• **PROBLEM REQUIREMENTS**:
Please print every text line of the data below word for word, leaving the pictures out of your answer.

• **SUPPLIED RECORDS**:
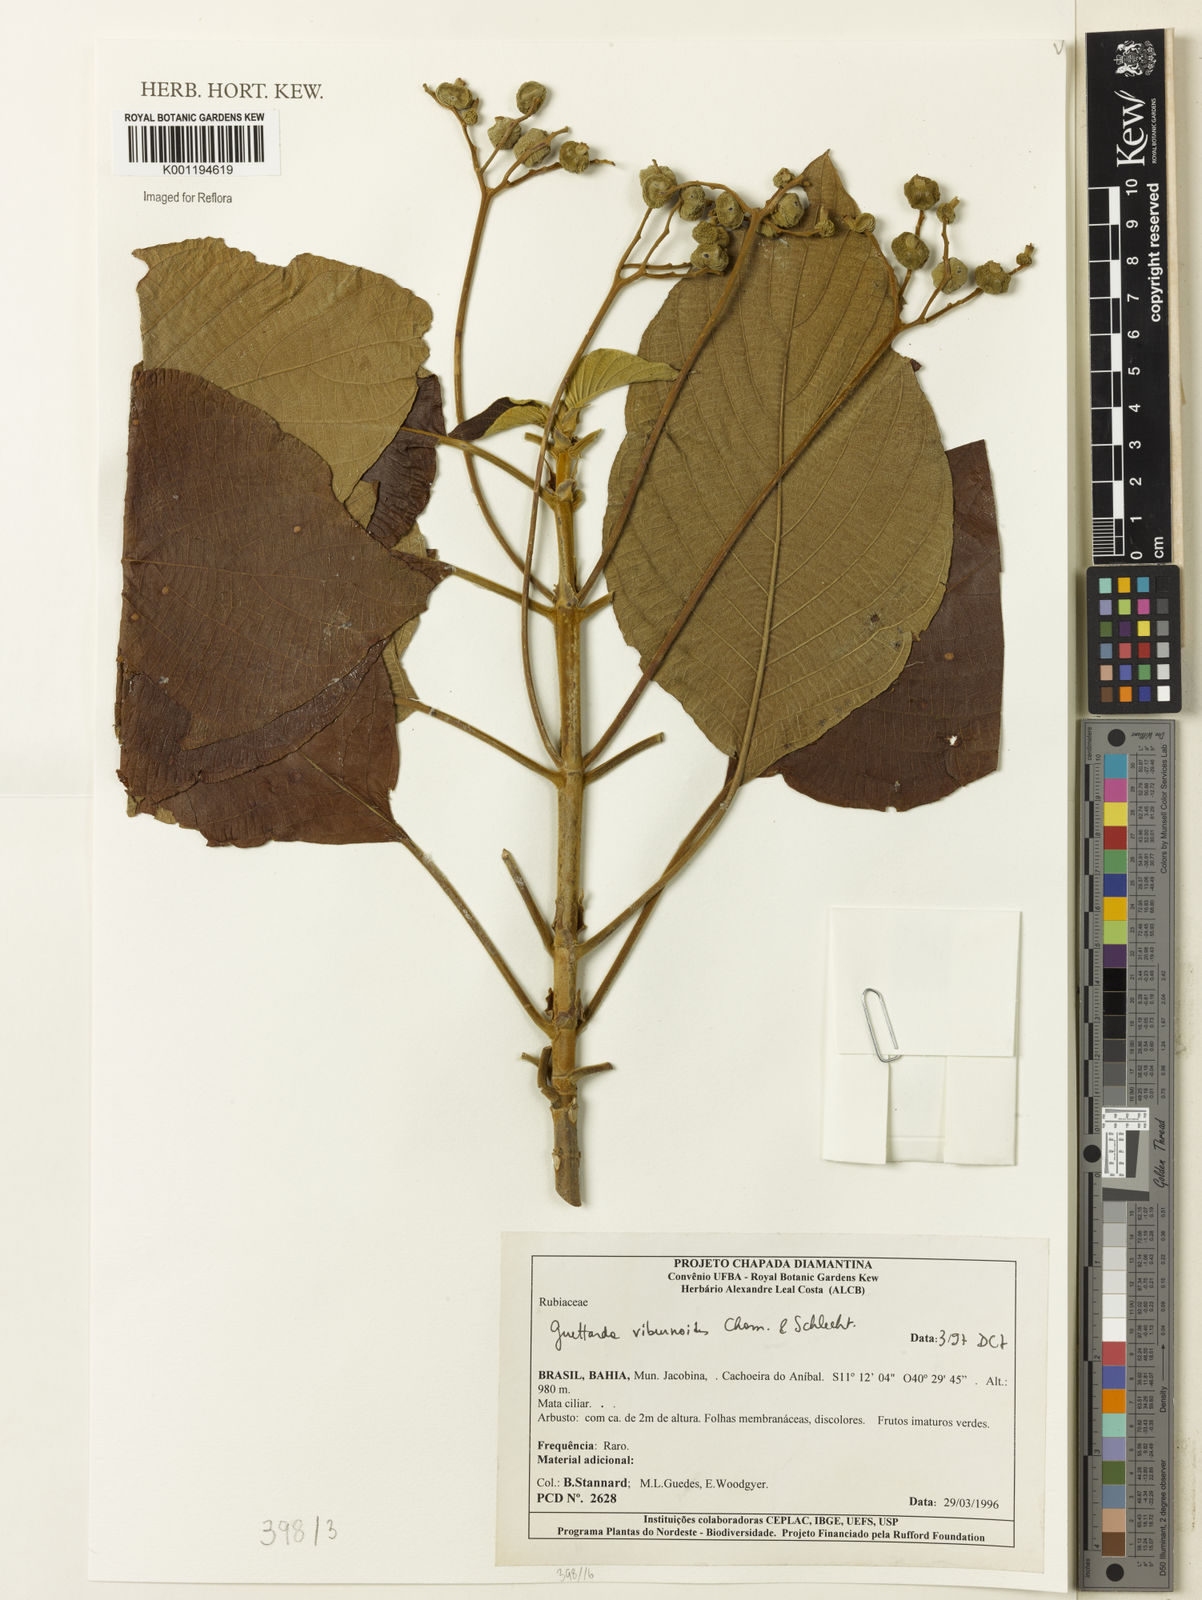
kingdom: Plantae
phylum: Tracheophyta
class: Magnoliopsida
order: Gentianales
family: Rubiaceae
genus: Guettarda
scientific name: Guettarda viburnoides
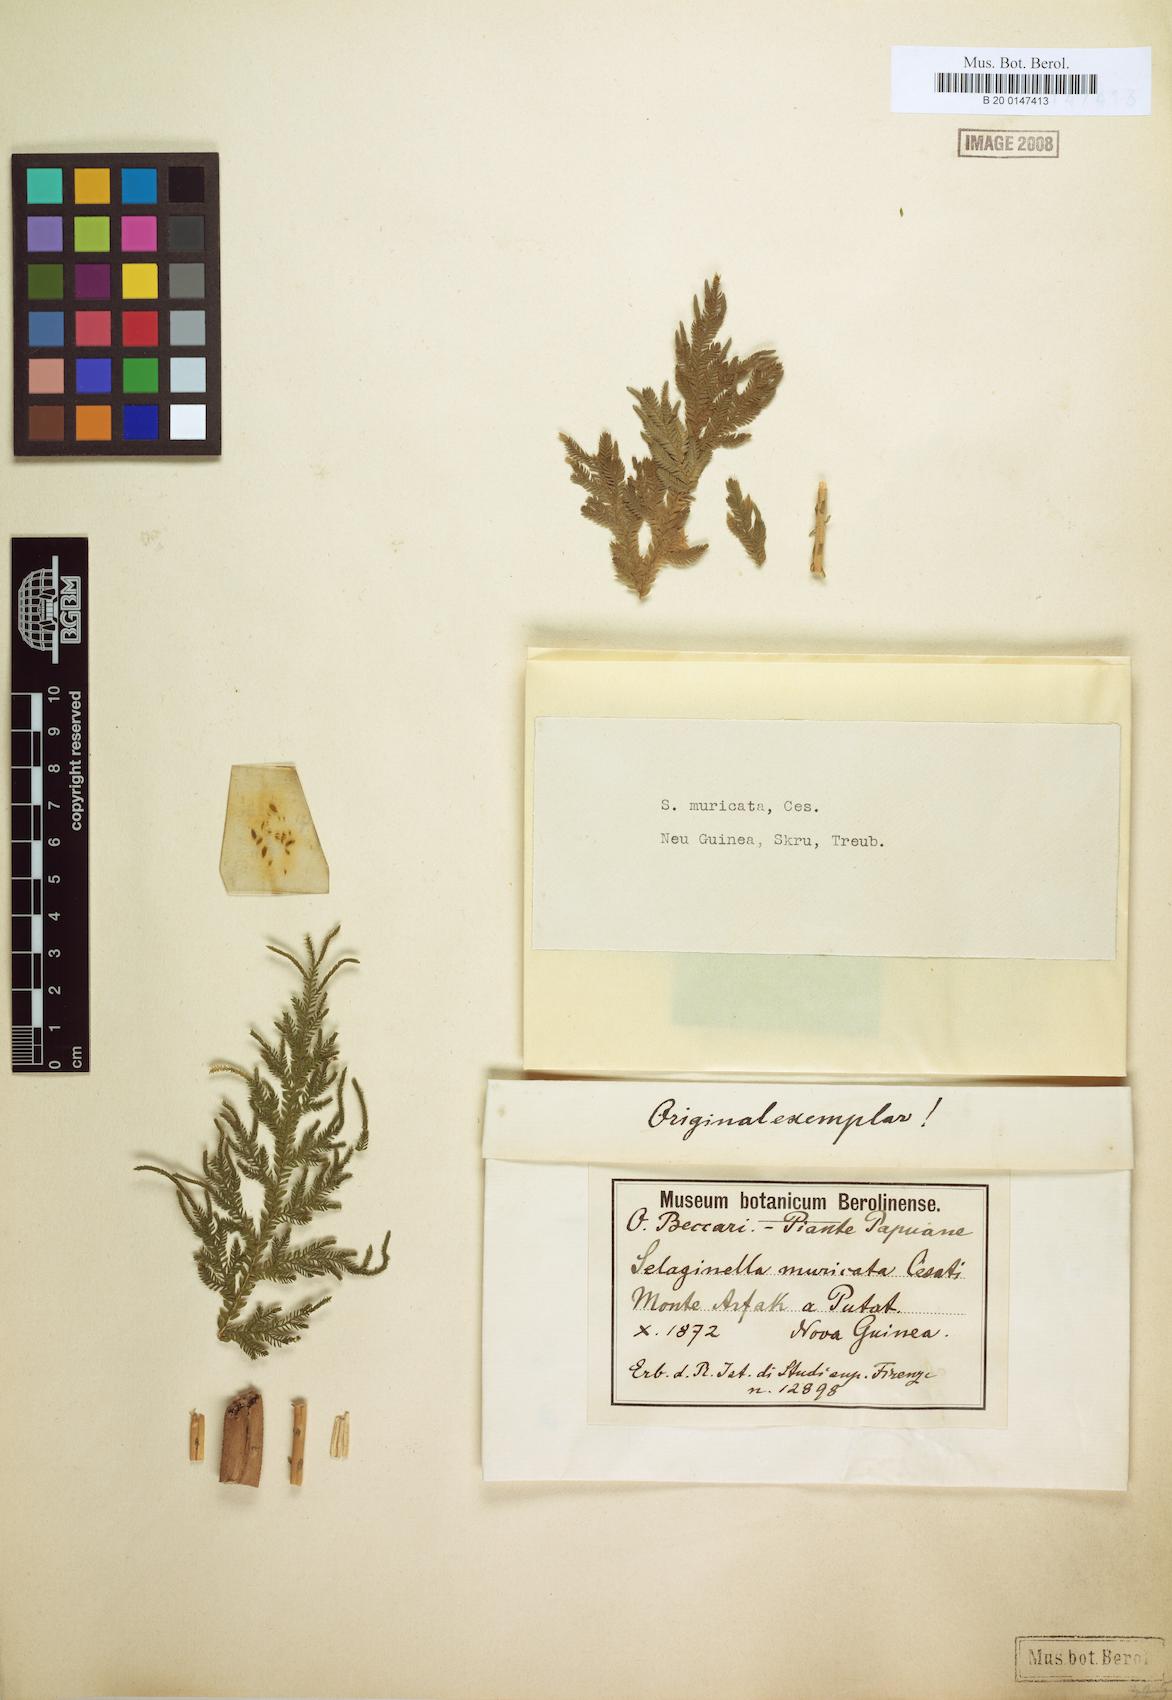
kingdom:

• **RESULT OF THE EXERCISE**:
kingdom: Plantae
phylum: Tracheophyta
class: Magnoliopsida
order: Gentianales
family: Rubiaceae
genus: Guettarda
scientific name: Guettarda viburnoides
kingdom:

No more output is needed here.